▶ _INFORMATION SHOWN_:
───

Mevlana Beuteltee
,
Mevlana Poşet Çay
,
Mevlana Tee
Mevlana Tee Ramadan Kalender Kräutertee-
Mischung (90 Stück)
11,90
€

───

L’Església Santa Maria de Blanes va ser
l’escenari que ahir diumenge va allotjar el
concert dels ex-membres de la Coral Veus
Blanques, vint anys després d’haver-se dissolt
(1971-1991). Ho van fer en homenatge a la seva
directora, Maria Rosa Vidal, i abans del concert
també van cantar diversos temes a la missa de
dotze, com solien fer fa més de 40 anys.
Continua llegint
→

───

▶ _TASK TO CARRY OUT_: Using the records above, gather all lines where the string "Maria" is present.

▶ _RESPONSE_:
L’Església Santa Maria de Blanes va ser
directora, Maria Rosa Vidal, i abans del concert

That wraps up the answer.